La reconciliación con su país, más allá de la política

En ese último tramo de su recorrido, Arrau hizo las paces con su país. En realidad, nunca se había peleado con sus compatriotas, que además le dedicaron, casi desde el principio, un buen puñado de homenajes en forma de calles y doctorados … Pero como poseía la ciudadanía estadounidense, este admirador de John F. Kennedy, durante un tiempo, renunció a su propia nacionalidad como protesta por la ausencia de democracia en época de Pinochet. Aún así, en los 80 regresó a Chile para recibir varios tributos cívicos y reencontrarse con amistades, familiares y una legión de admiradores, cuando aún vivía el general.

Claudio Arrau en 1929

La magnitud de los tributos dispuestos, el fervor de la gente de toda condición, que se le acercaba para saludarlo orgullosamente como a un prócer o humildemente como a una divinidad, sirvió a algunos para plantear una solapada protesta contra el régimen. En cambio, la oficialidad no opuso ninguna resistencia a los actos programados, como aquel concierto con el Emperador en el Teatro Municipal de Santiago, un evento excepcional casi con la consideración de una gran celebración nacional, al nivel de las grandes gestas deportivas, y retransmitido por las televisiones.
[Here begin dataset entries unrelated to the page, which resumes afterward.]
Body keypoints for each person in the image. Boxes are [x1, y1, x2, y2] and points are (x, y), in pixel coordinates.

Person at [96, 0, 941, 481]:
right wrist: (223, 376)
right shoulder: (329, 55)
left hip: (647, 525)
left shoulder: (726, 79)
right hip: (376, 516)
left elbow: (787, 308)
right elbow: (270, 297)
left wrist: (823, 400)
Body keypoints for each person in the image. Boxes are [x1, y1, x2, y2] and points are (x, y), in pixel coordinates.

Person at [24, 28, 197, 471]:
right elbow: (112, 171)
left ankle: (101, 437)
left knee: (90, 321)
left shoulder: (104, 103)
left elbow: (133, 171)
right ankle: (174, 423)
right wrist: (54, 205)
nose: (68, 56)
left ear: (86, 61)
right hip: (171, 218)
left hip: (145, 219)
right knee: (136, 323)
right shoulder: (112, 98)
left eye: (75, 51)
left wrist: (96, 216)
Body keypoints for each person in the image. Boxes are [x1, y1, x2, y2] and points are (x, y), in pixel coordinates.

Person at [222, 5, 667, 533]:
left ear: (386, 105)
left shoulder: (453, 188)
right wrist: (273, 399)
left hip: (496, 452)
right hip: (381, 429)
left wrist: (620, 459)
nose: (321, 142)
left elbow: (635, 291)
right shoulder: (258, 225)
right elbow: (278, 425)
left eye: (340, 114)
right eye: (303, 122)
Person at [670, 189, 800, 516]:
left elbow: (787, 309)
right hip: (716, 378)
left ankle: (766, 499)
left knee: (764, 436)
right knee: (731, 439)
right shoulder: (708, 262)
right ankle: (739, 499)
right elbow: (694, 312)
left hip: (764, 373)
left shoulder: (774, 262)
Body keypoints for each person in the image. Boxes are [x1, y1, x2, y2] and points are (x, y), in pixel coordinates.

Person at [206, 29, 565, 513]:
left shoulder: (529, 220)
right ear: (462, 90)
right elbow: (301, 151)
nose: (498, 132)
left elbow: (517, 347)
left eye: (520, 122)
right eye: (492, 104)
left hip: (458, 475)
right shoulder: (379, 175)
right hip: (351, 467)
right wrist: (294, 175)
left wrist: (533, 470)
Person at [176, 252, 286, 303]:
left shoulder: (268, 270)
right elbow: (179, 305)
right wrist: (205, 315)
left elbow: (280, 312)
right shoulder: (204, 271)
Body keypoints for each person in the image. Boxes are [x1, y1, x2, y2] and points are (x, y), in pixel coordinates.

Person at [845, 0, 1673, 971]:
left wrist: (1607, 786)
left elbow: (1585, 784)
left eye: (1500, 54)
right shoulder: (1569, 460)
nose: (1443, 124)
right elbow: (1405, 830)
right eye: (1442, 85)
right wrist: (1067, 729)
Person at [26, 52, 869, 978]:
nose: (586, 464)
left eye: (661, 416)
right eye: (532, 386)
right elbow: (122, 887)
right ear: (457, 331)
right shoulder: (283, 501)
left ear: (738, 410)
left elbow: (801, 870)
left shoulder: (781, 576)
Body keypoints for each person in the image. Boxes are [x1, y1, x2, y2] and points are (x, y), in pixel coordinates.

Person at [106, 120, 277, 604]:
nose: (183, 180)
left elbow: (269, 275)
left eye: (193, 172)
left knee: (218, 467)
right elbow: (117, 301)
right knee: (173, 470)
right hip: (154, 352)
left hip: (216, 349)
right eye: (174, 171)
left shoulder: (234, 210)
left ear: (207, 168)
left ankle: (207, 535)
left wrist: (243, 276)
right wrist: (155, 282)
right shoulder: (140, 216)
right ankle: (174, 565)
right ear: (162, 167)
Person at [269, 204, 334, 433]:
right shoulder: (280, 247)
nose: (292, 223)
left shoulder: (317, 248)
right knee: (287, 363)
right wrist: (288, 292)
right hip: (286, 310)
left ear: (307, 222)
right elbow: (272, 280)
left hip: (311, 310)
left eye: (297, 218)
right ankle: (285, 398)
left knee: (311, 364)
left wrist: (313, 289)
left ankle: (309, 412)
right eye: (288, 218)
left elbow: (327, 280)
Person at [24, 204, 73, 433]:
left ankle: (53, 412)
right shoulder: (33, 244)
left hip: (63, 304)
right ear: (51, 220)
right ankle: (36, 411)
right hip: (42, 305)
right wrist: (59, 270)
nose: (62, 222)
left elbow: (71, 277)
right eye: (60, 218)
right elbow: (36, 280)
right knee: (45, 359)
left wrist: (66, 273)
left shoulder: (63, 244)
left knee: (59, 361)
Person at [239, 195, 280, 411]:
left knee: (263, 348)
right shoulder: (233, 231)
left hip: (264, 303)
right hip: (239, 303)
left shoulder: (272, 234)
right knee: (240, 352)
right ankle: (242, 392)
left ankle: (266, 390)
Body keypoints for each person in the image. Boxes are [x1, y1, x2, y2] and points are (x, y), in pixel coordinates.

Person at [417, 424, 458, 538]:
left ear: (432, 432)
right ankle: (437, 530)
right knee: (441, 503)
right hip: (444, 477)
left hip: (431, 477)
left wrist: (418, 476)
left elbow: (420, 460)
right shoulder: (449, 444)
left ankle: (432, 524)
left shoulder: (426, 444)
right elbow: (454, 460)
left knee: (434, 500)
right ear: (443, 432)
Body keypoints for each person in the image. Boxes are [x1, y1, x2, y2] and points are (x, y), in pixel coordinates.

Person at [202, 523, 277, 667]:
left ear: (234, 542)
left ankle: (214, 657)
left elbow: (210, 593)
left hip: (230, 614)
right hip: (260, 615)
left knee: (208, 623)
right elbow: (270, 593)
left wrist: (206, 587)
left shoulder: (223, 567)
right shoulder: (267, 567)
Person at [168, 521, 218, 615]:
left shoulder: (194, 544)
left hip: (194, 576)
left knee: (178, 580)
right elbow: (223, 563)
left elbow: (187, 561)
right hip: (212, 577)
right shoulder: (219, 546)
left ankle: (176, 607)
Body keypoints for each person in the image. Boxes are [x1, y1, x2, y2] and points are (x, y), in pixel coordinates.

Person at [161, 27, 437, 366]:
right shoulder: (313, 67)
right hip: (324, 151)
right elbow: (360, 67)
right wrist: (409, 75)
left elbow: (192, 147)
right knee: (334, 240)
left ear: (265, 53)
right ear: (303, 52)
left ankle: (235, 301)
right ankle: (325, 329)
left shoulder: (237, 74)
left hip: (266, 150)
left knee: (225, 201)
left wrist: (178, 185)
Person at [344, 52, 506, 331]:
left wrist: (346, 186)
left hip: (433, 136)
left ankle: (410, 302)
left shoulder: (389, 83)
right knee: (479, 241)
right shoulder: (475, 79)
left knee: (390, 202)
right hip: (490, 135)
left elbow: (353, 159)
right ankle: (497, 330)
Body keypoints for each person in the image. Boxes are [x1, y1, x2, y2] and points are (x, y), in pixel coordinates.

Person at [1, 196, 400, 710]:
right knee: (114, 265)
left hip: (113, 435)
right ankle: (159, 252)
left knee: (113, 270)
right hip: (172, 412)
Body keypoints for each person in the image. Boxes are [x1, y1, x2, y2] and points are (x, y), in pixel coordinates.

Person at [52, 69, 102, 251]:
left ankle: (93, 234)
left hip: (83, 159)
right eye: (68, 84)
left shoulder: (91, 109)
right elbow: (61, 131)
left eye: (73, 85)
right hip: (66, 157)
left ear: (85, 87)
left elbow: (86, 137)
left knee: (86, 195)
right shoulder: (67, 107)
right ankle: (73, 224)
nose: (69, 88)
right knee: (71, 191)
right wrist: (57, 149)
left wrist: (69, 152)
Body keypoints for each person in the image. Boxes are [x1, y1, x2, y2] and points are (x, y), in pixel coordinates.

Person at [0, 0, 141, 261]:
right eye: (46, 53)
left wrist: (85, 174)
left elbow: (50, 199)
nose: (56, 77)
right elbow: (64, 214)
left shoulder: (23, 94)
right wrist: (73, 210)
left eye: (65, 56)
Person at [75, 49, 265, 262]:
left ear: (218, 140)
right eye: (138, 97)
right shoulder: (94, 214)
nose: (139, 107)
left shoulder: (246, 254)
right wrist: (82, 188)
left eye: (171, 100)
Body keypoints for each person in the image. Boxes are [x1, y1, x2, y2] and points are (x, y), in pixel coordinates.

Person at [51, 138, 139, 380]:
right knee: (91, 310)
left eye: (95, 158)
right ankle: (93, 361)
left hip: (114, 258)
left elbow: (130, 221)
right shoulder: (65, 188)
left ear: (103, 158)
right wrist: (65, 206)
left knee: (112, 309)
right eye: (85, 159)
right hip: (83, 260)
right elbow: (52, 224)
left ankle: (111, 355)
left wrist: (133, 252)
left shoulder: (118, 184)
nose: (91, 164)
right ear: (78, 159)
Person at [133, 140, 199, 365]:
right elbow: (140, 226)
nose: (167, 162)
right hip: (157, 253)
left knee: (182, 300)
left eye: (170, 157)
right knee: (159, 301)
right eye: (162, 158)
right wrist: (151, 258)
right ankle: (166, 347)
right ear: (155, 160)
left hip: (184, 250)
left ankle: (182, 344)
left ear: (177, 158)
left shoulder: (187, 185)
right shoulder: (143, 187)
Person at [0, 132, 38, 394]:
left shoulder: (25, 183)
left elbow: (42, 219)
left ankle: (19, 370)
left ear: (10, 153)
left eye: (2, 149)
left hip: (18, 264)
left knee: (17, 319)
Cerca de Nueva York tenía su vivienda, en Estados Unidos había ofrecido miles de conciertos, labrándose buena parte de su sólida reputación y merecida fortuna, compartiendo breves momentos de dicha con gente como Leonard Bernstein y su esposa, Felicia Montealegre, a los que él mismo había presentado durante una fiesta en su domicilio… Pero su verdadero hogar nunca había dejado de ser Chile, al menos así volverían a demostrárselo sus compatriotas en la hora definitiva. Sus exequias parecían extraídas de un relato de García Márquez, aunque José Donoso también podría haberlas dotado, en caso de glosarlas como se merecían, de una mezcla de emoción, lirismo, fantasía y verdad.

Arrau había planeado pacientemente su retorno a la también amada Europa. Cerca de Viena, en el Museo Brahms de Mürzzuschlag, estaba previsto que diera su primer recital en dos años. Durante esos días, el barítono Dietrich Fischer-Dieskau tenía que entregarle la Medalla de Oro de la Real Sociedad Filarmónica de Londres. Pero el 9 de junio de 1991, a los 88 años, el artista falleció sin poder cumplir sus últimos compromisos. Cinco días más tarde, la Catedral de Santiago de Chile acogió su funeral, donde se escuchó el Réquiem de Mozart.

Una despedida digna de la prosa fantástica de García Márquez

A la mañana siguiente, estaba previsto el traslado de su cuerpo, en un vehículo escoltado, desde la capital hasta Chillán. El trayecto de unos 300 kilométros estuvo sembrado de una multitud reverente que ni siquiera se arredró frente a las fuertes lluvias. Los niños arrojaban flores a su paso, los campesinos de las poblaciones próximas agachaban las humildes cabezas desprovistas de sus sombreros, mientras el sonido de las sirenas de las fábricas distantes se colaba entre el rugido de las motos que encabezaban la comitiva.

Al llegar la caravana, prácticamente toda la población de la ciudad, unas 150.000 personas, aguardaba ya en la calle, mientras al unísono, desde los balcones de cada casa, se hacían sonar sus inmortales grabaciones de los Nocturnos de Chopin. Habría que remontarse al entierro de Giuseppe Verdi, en Milán, o a los cortejos fúnebres de los compositores José Serrano y Jacinto Guerrero, en Madrid, con las calles de la capital atestadas de gente, para alcanzar a figurarse si quiera algo parecido. Qué tiempos, cuando las grandes naciones aún sabían honrar a sus principales hijos, los de verdad.